* **EXERCISE BRIEF**
Can you print the data below line for line, without changing a word, and leave out the pictures?

+++ RECORDS FOR THE EXERCISE +++

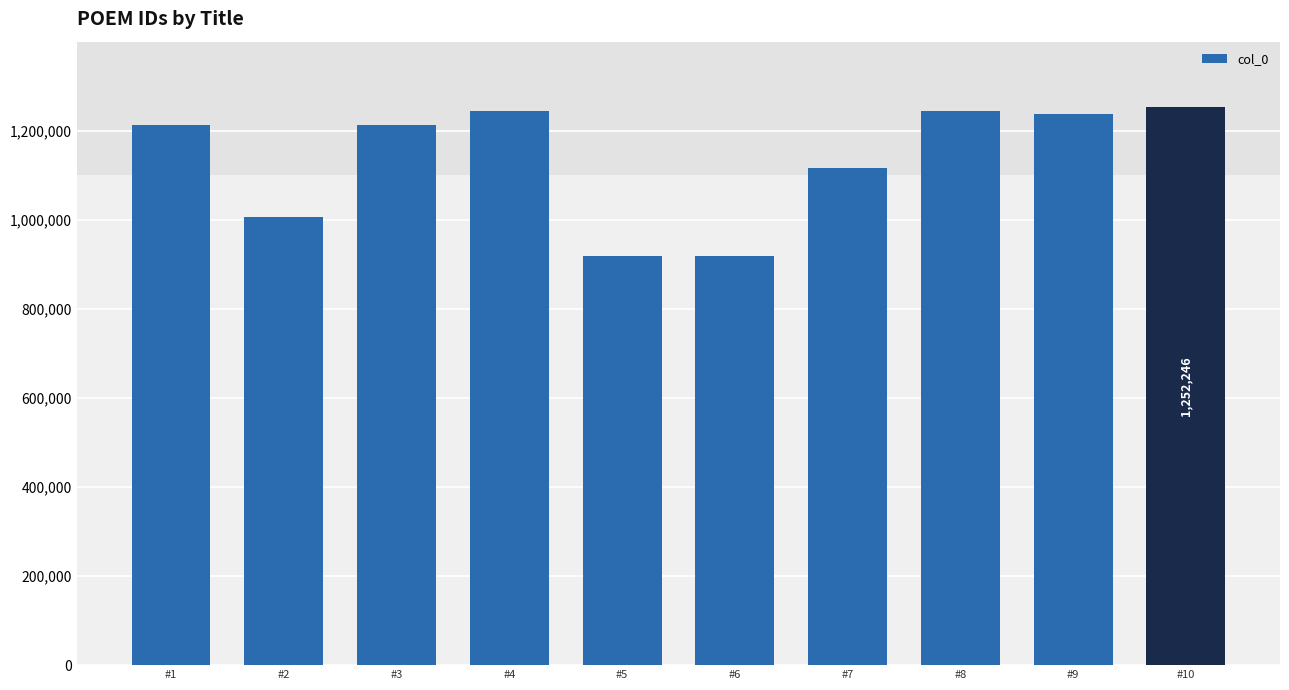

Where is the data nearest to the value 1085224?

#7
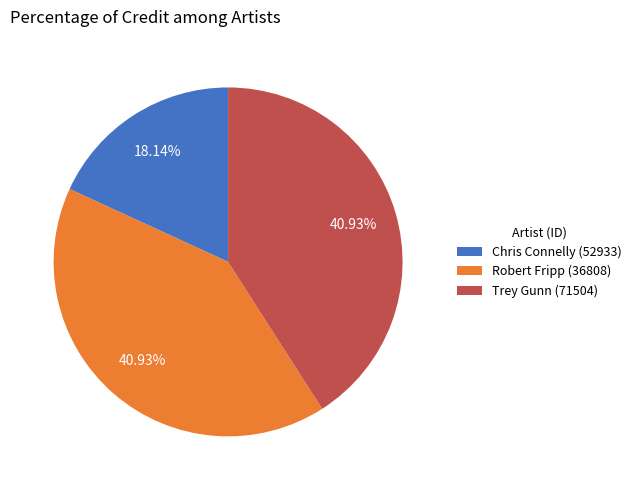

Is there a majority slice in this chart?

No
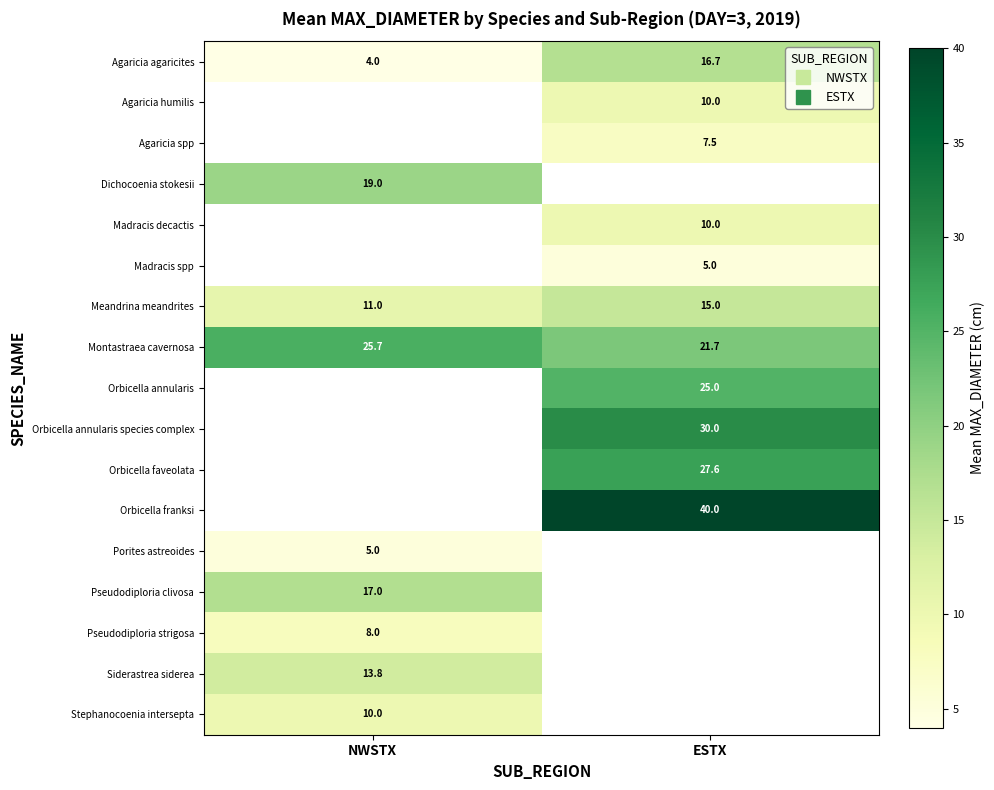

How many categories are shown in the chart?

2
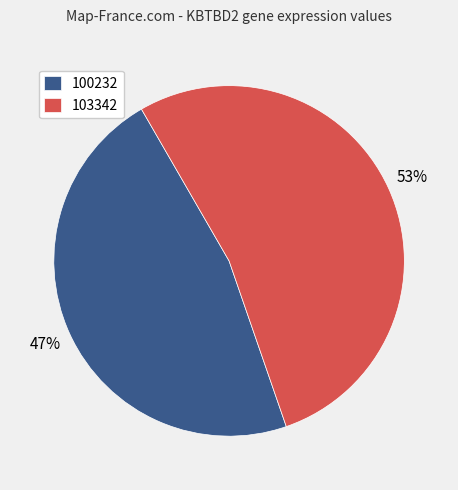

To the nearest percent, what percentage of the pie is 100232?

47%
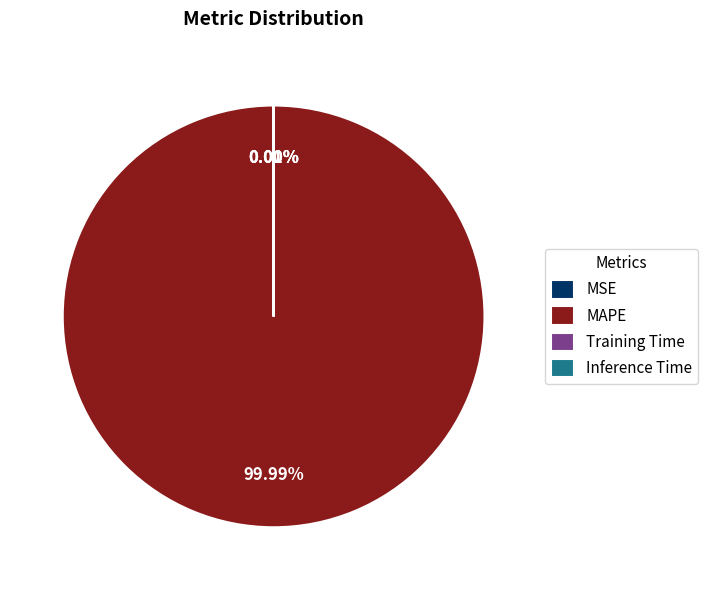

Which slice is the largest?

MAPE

+++

* **ANSWER TO THIS PROBLEM**
Where is the data nearest to the value 1085224?

#7

Is there a majority slice in this chart?

No

How many categories are shown in the chart?

2

To the nearest percent, what percentage of the pie is 100232?

47%

Which slice is the largest?

MAPE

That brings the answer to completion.